When Caterpillar dealer Finning acquired the former Collicutt Energy Services Ltd. plant in January 2008, it projected that a workforce of about 330 would be needed to customize new products for customers and overhaul used equipment. However, the ensuing recession curbed the appetite for heavy machinery in virtually every industry, and Finning was forced to impose a hiring freeze after staff at the centre peaked at 340.

“We had enough corporate backlog to take us through the first quarter of 2009,” said Wakefield.

But by last fall, the payroll at the Red Deer plant had shrunk by two thirds. Across Western Canada, Finning laid off 1,200 people.

What a difference a year makes.

“All of the markets are starting to come back,” said Wakefield, pointing in particular to the mining sector — which includes the oilsands.
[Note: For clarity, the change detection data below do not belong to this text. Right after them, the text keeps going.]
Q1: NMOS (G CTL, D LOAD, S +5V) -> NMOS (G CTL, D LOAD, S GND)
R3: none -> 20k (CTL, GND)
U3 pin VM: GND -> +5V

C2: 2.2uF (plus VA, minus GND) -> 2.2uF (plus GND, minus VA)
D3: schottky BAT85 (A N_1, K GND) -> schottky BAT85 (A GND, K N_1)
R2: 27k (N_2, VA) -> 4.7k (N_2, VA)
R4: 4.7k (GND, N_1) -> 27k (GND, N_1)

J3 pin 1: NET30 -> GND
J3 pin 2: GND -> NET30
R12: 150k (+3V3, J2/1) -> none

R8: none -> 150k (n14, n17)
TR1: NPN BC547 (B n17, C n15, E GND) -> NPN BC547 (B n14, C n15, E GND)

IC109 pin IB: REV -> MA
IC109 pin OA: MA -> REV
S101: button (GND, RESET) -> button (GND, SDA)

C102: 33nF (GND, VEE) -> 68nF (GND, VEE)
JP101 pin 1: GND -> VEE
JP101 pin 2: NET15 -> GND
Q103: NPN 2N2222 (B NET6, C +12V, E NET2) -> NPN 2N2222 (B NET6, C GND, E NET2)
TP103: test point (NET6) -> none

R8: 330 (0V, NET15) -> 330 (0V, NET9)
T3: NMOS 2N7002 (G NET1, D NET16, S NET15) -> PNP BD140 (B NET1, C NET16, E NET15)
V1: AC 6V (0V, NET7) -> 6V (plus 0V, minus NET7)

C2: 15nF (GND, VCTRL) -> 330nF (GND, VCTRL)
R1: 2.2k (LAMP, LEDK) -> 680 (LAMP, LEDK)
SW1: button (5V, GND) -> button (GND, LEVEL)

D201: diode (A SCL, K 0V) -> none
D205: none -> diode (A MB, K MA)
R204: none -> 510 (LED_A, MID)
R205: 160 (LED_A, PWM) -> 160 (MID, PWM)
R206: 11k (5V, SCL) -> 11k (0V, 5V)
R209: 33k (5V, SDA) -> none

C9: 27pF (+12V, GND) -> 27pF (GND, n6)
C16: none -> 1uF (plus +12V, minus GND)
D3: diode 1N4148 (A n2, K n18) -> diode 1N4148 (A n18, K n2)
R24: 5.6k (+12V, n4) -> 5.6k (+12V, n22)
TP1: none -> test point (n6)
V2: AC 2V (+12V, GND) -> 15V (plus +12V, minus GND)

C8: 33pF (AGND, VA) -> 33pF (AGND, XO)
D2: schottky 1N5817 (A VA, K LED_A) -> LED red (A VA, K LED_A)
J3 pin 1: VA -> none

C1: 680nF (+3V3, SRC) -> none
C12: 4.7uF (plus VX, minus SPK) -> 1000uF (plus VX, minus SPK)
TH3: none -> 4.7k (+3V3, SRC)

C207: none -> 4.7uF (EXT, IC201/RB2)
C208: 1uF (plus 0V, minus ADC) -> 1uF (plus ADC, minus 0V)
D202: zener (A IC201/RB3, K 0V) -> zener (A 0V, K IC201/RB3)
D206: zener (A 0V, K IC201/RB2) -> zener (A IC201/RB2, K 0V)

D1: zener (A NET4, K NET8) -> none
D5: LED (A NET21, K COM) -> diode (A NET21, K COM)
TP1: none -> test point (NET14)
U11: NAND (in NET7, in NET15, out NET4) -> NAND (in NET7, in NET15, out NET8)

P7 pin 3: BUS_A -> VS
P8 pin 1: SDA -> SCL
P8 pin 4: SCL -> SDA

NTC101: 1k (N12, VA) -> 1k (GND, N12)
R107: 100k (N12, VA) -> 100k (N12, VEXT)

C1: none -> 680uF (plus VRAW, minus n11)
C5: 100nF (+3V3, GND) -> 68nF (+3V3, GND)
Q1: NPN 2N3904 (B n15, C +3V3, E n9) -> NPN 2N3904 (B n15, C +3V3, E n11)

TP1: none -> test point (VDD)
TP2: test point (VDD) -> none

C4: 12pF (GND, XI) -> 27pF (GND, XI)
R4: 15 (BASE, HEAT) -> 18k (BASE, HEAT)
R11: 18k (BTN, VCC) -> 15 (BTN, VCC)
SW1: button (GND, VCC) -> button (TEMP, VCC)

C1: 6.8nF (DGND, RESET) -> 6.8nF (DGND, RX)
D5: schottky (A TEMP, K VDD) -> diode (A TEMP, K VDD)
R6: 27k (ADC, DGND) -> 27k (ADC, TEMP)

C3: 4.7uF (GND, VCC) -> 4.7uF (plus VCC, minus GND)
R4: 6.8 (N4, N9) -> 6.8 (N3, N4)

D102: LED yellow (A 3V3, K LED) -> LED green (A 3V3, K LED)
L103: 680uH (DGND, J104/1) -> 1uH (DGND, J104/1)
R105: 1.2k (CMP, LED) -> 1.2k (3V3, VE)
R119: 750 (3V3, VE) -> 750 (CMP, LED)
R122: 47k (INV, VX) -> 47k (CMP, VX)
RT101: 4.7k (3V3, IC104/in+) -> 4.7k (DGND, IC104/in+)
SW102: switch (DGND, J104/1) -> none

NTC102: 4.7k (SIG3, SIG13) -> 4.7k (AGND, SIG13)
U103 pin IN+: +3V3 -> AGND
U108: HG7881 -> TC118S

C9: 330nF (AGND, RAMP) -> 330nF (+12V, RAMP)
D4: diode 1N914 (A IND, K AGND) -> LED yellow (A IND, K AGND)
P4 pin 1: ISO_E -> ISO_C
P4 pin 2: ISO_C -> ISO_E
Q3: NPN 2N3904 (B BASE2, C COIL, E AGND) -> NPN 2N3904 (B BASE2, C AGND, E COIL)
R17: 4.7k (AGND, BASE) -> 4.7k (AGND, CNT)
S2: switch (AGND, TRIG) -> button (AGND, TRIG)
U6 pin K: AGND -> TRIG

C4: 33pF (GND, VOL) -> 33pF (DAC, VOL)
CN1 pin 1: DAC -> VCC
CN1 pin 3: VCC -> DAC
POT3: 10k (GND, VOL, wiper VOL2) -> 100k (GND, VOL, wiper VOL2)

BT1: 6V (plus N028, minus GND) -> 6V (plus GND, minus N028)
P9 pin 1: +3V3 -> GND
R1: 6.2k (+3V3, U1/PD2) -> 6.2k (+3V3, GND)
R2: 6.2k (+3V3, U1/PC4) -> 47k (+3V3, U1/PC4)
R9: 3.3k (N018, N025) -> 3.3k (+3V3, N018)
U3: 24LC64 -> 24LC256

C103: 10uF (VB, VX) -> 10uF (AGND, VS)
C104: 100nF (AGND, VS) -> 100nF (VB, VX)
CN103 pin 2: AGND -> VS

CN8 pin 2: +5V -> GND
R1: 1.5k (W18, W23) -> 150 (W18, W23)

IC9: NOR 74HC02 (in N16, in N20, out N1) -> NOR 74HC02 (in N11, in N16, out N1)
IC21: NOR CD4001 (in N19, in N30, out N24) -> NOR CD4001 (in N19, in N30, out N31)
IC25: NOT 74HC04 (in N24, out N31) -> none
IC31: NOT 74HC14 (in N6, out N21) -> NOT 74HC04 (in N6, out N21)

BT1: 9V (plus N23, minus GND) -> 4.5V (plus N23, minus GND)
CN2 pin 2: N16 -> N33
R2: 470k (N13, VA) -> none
A flood of new equipment orders is expected to translate into a backlog of prep work in the months ahead, he said. And the demand for machine overhauls is even greater, with the Centre of Excellence expected to complete 71 this year. That compares with about 50 during the preceding year and a half.

“Our budget for next year is 79, but it’s a pretty conservative budget.”

Staff at the Centre of Excellence has now bulked up to about 230, with heavy-duty mechanics and apprentices making up much of the increase.

“We’re looking for another 50 or 60 employees,” said Wakefield.

About half of the newly hired staff consists of workers Finning had previously laid off.

“The next 60 is the big one,” acknowledged Wakefield, who believes many qualified people remain available as energy companies in the region slowly return to life.

“I think there’s a little window of opportunity right now.”

Unfortunately, Finning has encountered a certain degree of caution among prospective hires.

“The thing that haunts us is when you had a layoff of 200, people get a little concerned about the sustainability of our increase,” said Wakefield. “We need to dispel that.”

He pointed out that the recession was unlike anything the world had seen before.

“We think we’ll get the busts and booms, but they won’t be to the extent that we had on this one.

“Right now it’s a boom, and we don’t see the boom quitting anytime soon — definitely not through 2011. Our backlog that we’ve got right now is quite substantial.

“We want people to understand that we’re looking for long term. We’re not looking for short term.”

Wakefield thinks part of the challenge Finning faces is the mindset of workers in an oil- and gas-dependent economy. It’s hard to convince them that employment at the Centre of Excellence will not be cyclical.

On the positive side, he added, Red Deer is a desirable community that many workers want to remain in or move to. And there aren’t as many competing employers as is the case in Edmonton and Calgary.

Reducing staff was a painful process, said Wakefield.

But it forced Finning to improve its cost structure — with expenses dropping from about 35 per cent of revenue to less than 25 per cent.

“So it allowed us to become much leaner and meaner.

“Now our focus is to keep lean and mean.”

That, and to convince prospective employees of the long-term prospects at the Centre of Excellence.